Kicking off the Glasgow Film Festival this year is While We’re Young, the latest effort from indie filmmaker extraordinaire Noah Baumbach. His last film, Frances Ha, was a stylishly black and white look at the aimlessness of a 20-something in New York. This feels somewhat like the opposite side of that same coin 20 years later, concerned not so much with “what do I do now?” but more with “can’t I be like I was?”
The film follows middle-aged married couple Josh and Cornelia (Ben Stiller and Naomi Watts), with a perfectly secure and by all accounts happy life. However, not quite ready to live the fully grown up life that is supposed to automatically come along with their age, they meet and befriend a much younger, hipster couple (Adam Driver and Amanda Seyfried) with whom Josh shares a vocation; documentary filmmaking. At first they thrive on the spirited energy the other couple brings but they soon begin to suspect their newfound companions aren’t as straightforward and sincere as they first thought.
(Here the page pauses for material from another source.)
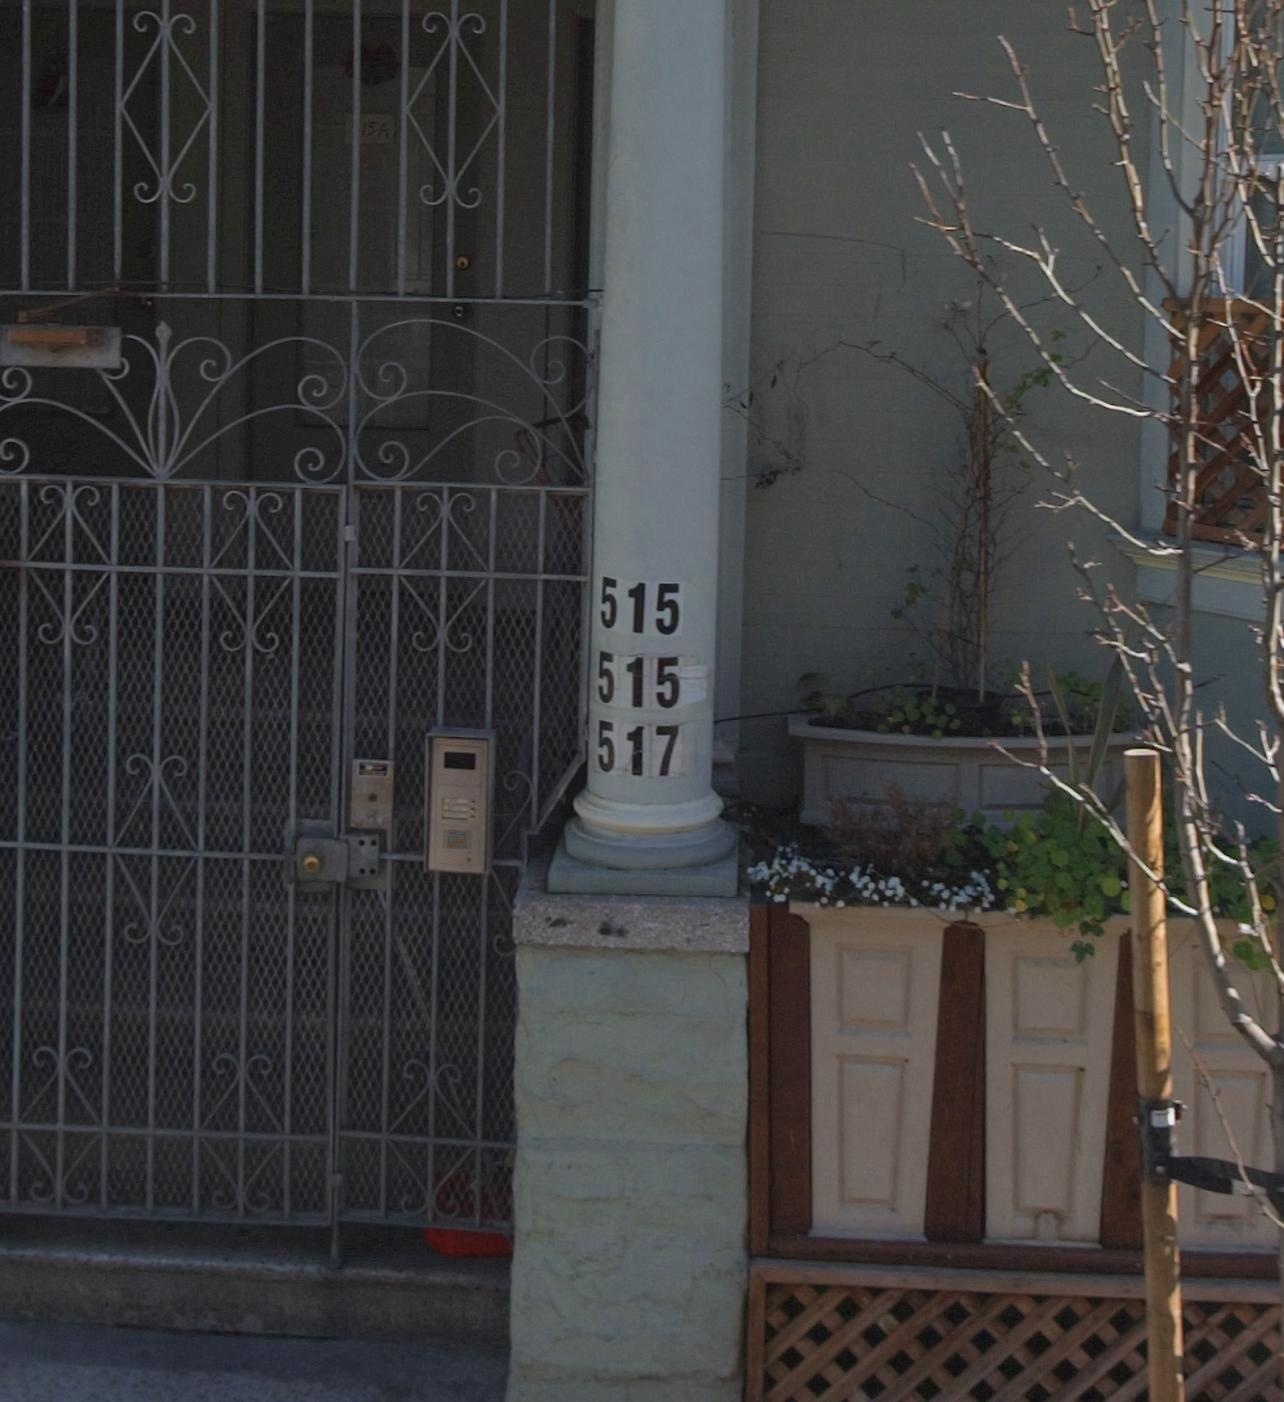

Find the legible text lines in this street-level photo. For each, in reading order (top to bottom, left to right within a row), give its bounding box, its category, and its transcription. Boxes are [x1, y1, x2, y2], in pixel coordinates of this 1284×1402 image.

[360, 119, 390, 139] StreetNumber: 15A
[599, 575, 681, 636] StreetNumber: 515
[596, 648, 682, 709] StreetNumber: 515
[596, 718, 681, 777] StreetNumber: 517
On the surface While We’re Young seems like just another in a long line of quirky dramedies in which ageing characters complain. However, it’s with a ferociously witty, observant and comically relatable script that Baumbach more than succeeds in setting his film apart from that most crowded of crowds. The wonderfully drawn, expertly played characters are imbued with such a sense of believability thanks to the smart writing that really gives them room to breathe in their own story. And it’s a testament to Baumbach’s writing that even in some of the films more outlandish, even sitcom-esque broad situations – notably a scene in which Josh and Cornelia are invited to take drugs at some sort of ceremony – that it remains authentic.
The performances are uniformly great, from Watts as the wife desperately trying to cling onto the youth the newly befriended couple displays to man-of-the-moment Adam Driver as the effortlessly at ease documentarian Jamie, and in the case of Stiller I don’t think he’s ever been better. It’s the second time he’s worked with Baumbach (the first being in the under-appreciated Greenberg), striking a perfectly balanced dramatic and comedic chord as a character trying to get down with the kids, as it were, but slowly accepting that he’s simply not a “cool” 20-something anymore.
Quite apart from its tackling of issues like getting older and trying to relive the past, the film also explores the idea of authenticity in cinema, particularly documentary filmmaking, and what it means to arrive at a dramatic conclusion honestly. This comes to a head in a moment that seems at first like a cheap gimmick that threatens to derail much of the good work the film has done in the lead up. Thankfully it’s handled with a dramatic narrative precision so that it not only makes sense with what’s come before but is actually at the heart of what the film is trying to say.
There’s a lightness of touch to Baumbach’s latest film that makes it a breezily enjoyable, genuinely laugh-a-minute experience. But it’s that very breeziness that helps the film’s more dramatic moments to sneak up on you, particularly its cathartic, pathos-filled conclusion. It’s like the cinematic equivalent of a warm hug from someone who actually has something observant and important to say about life, growing old and acting your age. Wonderful.
I really like Baumbach. I find his characters easier to stomach than Woody Allen’s.